WaPo’s reporters Peter Wallsten and Juliet Eilperin say that this gives us some “revealing insights into the ever-evolving ideology of Romney.” Boy, does it ever. As Wallsten and Eilperin also note, though, this isn’t entirely new. They sniffed some of this out from a Los Angeles Times profile of Romney in 2007, just as he was launching his first presidential bid.
The article goes into great detail on his policy positions, especially on the environment, which we have already covered at Hot Air. The question is less that Romney has an “ever-evolving ideology,” though, than whether Romney has any ideology at all. One could look at that positively and say that Romney might be the ultimate Republican pragmatist who can get things done, or negatively with Romney being another politician willing to say anything to get elected. Since the biggest aim for Republicans in the 2012 general is to send Barack Obama into retirement, being able to get elected might not be an awful epithet to toss.
Here’s the problem with that, however. In either description, there is no reliable indicator to determine exactly what a President Romney would do once in office. It’s possible, as Michael Gerson argued this week, that Romney can no longer afford to flip again on any of these issues. It’s also possible that President Mitt Romney might turn into Governor Arnold Schwarzenegger, who folded his common-sense conservative tent after getting one bloody nose in a referendum fight and aligned himself with liberal Democrats in California. Pragmatically speaking, that allowed Schwarzenegger to win re-election. Did that benefit Republicans in California? Not at all, and some California Republicans believe that Schwarzenegger’s bad performance will remain a millstone around their necks for some time to come.
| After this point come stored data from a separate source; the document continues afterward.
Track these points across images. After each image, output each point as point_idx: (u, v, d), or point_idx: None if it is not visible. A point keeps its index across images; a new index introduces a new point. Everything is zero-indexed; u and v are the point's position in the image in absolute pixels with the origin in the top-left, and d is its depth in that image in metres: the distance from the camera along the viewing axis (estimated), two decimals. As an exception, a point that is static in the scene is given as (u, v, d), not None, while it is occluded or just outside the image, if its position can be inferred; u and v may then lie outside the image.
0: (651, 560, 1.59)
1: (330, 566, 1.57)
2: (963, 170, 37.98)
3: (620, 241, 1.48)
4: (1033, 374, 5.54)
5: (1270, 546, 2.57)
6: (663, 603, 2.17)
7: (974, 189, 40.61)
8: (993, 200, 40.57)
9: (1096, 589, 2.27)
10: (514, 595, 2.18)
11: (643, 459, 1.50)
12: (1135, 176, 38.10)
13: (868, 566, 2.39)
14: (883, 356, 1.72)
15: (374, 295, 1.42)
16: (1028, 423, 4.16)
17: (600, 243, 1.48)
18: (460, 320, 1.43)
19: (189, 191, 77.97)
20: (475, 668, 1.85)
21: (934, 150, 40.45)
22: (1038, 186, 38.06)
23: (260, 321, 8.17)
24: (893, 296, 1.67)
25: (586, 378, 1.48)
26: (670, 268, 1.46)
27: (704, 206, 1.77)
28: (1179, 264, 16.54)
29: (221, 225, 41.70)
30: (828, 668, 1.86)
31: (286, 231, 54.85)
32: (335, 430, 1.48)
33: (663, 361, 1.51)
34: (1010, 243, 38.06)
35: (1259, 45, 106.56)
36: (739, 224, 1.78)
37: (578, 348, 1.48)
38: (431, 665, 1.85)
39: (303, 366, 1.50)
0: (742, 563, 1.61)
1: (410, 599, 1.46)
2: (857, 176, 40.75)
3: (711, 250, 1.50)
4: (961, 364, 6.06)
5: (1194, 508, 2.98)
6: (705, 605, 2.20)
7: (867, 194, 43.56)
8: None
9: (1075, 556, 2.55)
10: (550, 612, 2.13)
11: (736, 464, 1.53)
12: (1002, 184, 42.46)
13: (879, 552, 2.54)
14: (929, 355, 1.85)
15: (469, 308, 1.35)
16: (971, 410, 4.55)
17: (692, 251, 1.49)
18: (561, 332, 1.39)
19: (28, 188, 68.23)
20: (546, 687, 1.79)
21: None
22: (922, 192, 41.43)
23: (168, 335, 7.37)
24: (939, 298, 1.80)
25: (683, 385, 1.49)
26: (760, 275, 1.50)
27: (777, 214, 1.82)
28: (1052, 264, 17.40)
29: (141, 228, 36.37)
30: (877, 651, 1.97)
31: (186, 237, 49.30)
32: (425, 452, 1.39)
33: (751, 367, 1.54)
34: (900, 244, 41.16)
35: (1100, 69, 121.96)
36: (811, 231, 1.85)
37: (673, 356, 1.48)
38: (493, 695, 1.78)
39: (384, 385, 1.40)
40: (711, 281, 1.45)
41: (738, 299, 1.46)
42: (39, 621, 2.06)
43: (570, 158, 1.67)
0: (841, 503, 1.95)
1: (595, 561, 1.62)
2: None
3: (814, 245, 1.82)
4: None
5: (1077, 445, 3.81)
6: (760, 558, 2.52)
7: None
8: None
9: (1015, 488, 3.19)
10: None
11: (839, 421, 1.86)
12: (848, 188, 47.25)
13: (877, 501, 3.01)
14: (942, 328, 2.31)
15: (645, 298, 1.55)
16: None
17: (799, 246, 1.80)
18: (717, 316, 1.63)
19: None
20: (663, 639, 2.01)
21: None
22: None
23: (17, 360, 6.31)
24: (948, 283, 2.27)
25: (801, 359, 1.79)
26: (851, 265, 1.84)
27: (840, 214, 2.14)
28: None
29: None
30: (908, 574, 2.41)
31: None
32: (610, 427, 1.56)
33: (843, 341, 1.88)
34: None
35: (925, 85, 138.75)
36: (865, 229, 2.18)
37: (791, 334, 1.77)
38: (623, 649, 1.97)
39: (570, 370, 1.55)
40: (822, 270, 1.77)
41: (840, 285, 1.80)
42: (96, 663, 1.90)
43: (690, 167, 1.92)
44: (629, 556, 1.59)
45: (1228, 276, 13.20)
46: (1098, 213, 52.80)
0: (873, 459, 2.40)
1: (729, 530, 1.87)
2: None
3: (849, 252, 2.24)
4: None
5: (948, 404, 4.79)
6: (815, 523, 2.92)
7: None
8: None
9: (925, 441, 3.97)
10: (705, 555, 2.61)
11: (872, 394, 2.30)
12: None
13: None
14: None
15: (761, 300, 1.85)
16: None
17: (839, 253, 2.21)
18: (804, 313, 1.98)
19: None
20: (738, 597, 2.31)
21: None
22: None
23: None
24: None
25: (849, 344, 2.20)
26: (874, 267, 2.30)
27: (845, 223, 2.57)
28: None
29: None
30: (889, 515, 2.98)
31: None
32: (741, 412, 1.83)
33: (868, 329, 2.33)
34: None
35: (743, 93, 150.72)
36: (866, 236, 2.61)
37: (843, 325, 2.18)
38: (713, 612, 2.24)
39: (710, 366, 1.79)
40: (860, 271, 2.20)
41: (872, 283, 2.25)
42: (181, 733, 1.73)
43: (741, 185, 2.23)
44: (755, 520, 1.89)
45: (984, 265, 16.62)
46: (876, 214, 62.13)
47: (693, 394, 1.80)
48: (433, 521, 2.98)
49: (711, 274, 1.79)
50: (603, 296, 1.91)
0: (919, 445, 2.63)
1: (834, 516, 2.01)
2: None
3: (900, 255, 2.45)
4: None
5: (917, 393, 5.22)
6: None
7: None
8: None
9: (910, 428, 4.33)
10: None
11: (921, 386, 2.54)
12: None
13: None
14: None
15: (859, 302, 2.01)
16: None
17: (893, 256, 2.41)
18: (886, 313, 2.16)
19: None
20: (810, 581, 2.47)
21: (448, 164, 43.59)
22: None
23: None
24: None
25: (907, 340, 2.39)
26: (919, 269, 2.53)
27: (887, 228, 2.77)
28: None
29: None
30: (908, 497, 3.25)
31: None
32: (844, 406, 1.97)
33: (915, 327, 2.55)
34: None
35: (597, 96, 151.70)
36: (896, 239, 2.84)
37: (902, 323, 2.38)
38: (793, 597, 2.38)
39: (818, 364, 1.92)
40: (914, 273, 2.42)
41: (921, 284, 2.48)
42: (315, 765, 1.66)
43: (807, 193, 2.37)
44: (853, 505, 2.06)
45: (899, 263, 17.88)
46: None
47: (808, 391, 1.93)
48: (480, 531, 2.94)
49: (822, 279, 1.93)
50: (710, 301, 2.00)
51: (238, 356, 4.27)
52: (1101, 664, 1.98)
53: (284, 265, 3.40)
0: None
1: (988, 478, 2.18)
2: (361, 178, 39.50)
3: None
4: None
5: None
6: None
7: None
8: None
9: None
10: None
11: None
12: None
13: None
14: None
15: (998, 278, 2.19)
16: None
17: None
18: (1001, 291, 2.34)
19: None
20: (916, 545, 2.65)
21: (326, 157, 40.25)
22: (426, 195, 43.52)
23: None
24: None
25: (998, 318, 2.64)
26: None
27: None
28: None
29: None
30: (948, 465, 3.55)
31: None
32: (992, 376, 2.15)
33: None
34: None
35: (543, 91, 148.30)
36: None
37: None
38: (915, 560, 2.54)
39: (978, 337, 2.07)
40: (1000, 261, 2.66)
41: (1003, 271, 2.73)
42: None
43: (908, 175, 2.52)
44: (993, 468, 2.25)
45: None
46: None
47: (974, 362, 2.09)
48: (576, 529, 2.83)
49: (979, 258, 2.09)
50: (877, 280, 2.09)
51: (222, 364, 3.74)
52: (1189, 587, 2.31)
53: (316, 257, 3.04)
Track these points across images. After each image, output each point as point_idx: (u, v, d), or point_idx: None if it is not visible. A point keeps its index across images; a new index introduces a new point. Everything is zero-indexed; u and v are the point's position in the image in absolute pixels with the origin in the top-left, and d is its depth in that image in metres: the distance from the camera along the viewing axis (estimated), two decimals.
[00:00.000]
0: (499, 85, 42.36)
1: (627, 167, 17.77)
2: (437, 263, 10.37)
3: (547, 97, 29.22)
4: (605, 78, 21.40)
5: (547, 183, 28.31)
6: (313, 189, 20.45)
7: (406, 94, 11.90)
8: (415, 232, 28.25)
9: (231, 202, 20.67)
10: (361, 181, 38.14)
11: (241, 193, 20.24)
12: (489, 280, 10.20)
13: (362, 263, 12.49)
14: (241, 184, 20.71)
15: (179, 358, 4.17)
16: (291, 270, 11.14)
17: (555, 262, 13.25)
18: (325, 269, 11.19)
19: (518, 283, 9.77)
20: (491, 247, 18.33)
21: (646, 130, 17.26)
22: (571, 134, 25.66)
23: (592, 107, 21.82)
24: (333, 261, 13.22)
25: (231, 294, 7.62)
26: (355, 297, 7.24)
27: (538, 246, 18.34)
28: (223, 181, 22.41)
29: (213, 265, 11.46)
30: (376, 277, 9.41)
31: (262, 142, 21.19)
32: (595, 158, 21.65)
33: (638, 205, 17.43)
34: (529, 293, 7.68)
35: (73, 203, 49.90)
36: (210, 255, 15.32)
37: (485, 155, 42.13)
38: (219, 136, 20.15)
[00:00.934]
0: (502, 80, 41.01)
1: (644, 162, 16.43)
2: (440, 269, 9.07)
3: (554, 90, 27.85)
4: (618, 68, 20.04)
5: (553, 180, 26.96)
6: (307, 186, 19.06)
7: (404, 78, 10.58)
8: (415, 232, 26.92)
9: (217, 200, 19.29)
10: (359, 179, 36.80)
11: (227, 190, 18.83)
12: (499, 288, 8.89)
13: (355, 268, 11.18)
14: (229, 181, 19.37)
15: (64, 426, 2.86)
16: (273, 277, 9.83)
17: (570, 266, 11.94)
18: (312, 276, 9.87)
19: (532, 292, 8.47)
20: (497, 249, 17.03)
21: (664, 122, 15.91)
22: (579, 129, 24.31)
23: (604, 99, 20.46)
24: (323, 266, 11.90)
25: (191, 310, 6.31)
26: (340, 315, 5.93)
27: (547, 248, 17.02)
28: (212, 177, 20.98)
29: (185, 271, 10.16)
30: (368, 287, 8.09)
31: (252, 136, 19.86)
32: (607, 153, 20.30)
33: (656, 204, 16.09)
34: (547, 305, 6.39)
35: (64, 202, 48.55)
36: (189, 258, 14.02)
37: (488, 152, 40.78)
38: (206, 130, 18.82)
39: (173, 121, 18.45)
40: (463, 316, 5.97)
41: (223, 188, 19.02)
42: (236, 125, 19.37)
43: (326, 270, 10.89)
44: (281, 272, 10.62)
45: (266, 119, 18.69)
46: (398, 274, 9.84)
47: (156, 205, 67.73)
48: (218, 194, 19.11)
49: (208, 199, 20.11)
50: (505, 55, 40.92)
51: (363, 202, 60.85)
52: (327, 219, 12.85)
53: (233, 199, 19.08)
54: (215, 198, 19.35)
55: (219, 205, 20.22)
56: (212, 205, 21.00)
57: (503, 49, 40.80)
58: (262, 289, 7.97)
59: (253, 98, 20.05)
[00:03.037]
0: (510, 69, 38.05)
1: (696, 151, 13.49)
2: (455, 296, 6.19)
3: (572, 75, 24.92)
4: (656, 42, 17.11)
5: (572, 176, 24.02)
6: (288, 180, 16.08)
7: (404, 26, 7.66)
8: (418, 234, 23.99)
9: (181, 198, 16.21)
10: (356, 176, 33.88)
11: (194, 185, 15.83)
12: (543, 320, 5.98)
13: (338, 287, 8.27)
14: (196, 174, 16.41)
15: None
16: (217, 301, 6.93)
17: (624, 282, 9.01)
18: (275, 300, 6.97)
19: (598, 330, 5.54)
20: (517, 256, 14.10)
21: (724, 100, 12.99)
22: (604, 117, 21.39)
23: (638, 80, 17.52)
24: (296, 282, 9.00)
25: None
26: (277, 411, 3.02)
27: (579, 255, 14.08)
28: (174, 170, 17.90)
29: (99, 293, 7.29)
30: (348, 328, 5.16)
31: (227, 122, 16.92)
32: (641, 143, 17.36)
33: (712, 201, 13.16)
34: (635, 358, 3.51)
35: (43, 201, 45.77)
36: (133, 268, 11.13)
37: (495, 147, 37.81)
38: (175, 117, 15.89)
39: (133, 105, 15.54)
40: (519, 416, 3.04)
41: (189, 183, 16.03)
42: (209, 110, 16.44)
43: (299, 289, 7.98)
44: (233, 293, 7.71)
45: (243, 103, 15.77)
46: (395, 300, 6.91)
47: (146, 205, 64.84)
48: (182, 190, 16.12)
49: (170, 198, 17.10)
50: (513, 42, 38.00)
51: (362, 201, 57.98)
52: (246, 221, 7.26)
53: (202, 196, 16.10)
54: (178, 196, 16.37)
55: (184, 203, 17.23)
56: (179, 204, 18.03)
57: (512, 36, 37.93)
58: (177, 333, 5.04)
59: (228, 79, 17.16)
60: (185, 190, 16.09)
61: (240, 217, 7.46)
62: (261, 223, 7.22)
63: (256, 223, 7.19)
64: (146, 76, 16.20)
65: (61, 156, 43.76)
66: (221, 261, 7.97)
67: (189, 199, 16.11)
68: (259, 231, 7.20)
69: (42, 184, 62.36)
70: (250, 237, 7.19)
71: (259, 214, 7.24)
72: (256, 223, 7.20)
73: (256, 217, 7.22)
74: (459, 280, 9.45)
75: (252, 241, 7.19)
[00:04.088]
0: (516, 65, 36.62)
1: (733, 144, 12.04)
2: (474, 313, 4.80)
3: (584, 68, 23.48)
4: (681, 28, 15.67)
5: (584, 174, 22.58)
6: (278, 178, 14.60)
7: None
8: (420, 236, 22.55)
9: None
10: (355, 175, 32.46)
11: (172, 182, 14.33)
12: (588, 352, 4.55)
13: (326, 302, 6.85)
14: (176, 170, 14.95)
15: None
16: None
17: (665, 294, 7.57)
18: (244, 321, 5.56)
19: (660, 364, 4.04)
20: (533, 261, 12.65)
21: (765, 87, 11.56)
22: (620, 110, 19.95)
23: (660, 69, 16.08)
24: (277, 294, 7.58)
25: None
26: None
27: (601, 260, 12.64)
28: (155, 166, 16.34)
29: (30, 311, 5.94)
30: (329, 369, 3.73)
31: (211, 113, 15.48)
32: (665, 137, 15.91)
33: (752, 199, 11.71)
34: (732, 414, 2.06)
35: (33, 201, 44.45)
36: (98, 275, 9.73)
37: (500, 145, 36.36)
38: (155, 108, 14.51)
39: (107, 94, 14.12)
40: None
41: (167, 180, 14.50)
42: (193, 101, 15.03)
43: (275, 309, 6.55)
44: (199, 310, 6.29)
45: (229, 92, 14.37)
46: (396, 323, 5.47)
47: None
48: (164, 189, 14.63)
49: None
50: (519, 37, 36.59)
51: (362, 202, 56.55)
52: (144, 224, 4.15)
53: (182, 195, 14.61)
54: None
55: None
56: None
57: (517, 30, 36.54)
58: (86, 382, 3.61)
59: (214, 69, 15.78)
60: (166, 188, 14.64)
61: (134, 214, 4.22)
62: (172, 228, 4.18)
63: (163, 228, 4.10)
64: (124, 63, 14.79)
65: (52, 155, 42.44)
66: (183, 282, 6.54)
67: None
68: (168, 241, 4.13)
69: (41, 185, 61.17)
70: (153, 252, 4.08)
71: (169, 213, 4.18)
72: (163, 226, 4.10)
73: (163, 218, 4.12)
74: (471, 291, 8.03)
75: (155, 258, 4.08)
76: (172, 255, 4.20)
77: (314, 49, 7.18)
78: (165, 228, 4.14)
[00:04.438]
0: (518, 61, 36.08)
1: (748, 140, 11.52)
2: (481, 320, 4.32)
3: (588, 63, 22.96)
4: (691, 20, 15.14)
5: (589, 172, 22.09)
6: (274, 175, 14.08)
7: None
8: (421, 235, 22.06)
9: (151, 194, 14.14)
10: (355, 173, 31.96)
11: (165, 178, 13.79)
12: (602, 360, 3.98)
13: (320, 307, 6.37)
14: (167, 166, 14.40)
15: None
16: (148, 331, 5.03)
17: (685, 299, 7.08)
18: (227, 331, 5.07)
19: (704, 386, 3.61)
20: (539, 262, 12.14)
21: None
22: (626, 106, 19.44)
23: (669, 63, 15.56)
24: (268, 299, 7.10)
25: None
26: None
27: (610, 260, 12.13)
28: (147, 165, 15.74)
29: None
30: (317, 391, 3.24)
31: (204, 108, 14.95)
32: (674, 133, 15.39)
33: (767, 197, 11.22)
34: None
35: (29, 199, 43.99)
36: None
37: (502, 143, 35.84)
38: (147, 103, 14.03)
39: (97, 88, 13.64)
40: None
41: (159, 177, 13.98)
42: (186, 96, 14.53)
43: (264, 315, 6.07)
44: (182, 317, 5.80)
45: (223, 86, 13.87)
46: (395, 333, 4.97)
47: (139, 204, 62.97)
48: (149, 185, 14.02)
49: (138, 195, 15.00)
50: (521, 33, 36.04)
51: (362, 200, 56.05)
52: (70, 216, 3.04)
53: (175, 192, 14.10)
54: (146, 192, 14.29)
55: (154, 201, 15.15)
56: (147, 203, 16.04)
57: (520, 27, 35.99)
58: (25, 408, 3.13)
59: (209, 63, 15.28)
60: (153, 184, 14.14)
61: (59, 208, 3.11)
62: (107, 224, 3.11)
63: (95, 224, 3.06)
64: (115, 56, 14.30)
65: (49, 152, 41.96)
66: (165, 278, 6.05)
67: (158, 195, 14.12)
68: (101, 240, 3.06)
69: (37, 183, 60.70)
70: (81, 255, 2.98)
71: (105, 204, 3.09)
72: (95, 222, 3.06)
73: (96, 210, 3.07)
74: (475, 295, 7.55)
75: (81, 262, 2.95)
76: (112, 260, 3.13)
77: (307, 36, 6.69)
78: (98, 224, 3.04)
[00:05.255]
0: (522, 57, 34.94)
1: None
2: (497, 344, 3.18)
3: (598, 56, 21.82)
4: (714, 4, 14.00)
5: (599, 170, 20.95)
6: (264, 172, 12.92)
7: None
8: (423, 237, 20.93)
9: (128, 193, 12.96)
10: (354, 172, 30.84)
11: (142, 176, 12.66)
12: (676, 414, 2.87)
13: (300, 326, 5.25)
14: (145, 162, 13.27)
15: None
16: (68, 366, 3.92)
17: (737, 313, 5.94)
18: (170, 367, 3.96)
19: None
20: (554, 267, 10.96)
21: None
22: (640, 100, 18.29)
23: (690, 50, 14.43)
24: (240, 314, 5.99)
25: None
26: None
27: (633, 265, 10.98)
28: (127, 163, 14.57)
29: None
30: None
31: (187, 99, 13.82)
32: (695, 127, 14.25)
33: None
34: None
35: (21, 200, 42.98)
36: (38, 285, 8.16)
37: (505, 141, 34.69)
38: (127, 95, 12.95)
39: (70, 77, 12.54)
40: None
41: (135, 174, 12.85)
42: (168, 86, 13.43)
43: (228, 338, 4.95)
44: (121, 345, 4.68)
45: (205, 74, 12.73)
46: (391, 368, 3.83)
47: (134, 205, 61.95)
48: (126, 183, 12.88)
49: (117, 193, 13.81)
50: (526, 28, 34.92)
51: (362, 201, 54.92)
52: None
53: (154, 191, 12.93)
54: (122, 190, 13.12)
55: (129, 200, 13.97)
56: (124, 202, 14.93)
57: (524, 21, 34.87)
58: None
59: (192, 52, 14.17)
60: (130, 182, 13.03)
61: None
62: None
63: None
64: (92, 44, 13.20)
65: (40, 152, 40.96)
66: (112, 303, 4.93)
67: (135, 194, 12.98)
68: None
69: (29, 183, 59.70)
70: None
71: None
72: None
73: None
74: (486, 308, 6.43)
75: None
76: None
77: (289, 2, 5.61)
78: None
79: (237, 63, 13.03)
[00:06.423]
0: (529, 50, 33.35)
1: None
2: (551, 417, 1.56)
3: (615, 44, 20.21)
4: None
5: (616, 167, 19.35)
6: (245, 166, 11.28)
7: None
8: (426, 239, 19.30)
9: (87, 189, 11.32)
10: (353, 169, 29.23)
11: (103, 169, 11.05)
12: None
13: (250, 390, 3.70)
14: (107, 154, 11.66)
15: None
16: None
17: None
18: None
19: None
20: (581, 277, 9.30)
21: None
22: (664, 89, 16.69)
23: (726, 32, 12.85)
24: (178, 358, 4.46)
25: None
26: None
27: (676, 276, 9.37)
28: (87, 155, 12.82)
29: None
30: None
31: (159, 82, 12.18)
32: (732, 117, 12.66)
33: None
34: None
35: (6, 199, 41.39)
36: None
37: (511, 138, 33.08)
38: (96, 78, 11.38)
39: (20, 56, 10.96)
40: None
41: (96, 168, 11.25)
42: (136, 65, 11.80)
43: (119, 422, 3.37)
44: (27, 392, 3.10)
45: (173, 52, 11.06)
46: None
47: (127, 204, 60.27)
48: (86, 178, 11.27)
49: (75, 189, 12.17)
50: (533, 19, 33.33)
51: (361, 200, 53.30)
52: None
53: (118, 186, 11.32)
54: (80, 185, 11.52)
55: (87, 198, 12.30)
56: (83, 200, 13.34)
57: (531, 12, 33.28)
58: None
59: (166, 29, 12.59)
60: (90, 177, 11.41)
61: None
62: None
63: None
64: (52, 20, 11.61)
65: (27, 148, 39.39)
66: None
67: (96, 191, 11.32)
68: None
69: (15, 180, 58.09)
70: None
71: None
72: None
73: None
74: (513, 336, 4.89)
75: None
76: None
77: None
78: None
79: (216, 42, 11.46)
Again, if Romney wins the nomination, I will vote for him in November and have no trouble encouraging others to do so. Before that time arrives, though, conservatives should take a hard look at the current field to find the most reliable conservative that has a chance at winning both the nomination and the general election. If people conclude that’s Romney, fine, but we’re not done with the vetting process yet, either.